PROBLEM SET ::
A: Update the passage on compulsory third party car insurance from "Each of the states" up to and including "premiums should be.", changing "actuaries" to "analysts".
B: Take the passage on compulsory third party car insurance further, starting from where it stops.

DOCUMENT SEGMENT ::
——
Each of the states and territories has compulsory basic third party cover insurance. This insurance is collected via the car registration processes. It protects the insured against claims by other persons for physical injury caused by the use of a car or other motor vehicle. The amount of the premium is set by the government and does not consider the individual driver’s circumstances or the value of his or her car. But obviously the population averages are considered when the actuaries do their thing and advise the government on what the premiums should be.
Occasionally we come across a driver who has not paid his or her car registration fees or is otherwise driving an unregistered car. Apart from being a breach of the law, this is also dangerous as the driver is not covered by compulsory third part motor vehicle insurance, nor any other insurances. If there is a serious accident the driver could be wiped out financially, not to think of the physical pain and suffering caused to the other driver and passengers. Happily the incidence of driving unregistered cars is not high amongst GPs. But it is a useful reminder of the importance of paying the registration fees on time.
After compulsory basic third party cover insurance there are a range of other car related insurances that can be considered. Cover differs from insurer to insurer and from contract to contract, so close attention to the fine print is always wise.
——
DATA SECTION ::
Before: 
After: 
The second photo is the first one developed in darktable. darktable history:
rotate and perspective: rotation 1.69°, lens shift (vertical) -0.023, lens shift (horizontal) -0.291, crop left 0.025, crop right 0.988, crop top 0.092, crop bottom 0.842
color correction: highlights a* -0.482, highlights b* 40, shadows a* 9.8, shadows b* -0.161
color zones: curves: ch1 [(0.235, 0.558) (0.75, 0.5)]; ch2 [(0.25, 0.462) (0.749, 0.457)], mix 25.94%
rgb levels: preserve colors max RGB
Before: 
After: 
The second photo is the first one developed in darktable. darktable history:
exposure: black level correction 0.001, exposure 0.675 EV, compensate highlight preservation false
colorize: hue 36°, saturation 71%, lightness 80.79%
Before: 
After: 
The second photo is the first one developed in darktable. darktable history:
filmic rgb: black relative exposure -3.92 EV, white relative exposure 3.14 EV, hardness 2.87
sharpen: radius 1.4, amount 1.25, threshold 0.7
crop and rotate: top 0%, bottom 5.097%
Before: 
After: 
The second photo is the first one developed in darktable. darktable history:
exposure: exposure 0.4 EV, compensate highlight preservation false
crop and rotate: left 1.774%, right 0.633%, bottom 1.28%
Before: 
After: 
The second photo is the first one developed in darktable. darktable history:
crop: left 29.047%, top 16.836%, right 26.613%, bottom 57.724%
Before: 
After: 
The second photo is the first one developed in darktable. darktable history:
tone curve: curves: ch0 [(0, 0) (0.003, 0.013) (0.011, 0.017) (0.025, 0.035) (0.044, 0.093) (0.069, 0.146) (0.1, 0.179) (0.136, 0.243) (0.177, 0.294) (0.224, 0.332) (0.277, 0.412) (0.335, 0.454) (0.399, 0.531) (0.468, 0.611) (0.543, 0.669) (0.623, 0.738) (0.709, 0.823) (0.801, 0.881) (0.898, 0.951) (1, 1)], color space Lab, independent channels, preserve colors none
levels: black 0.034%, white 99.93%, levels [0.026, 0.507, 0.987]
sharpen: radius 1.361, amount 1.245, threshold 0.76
——
RESULTS ::
A:
Each of the states and territories has compulsory basic third party cover insurance. This insurance is collected via the car registration processes. It protects the insured against claims by other persons for physical injury caused by the use of a car or other motor vehicle. The amount of the premium is set by the government and does not consider the individual driver’s circumstances or the value of his or her car. But obviously the population averages are considered when the analysts do their thing and advise the government on what the premiums should be.

B:
The major types of car insurance are:
- comprehensive insurance cover. This is the widest cover possible. It covers all damage to the car, usually based on market value but sometimes based on agreed values, and unlimited damage to third The amount of the premium depends on the driver’s circumstances and the value of the car;
- fire and theft This protects against the risk of financial loss due to, you guessed it, the car being burnt (rare) and the car being stolen (common) or both; and
- extended third party This protects against losses caused to third parties, ie other drivers and passengers, and does not cover losses to the driver, whether due to injury or due to fire or theft of the car.
GPs usually have higher dollar value cars, and hence there is a greater need for them to insure their cars than for most people. But the question of how much cover should be bought still needs to be thought through on a case by case, and car by car, basis.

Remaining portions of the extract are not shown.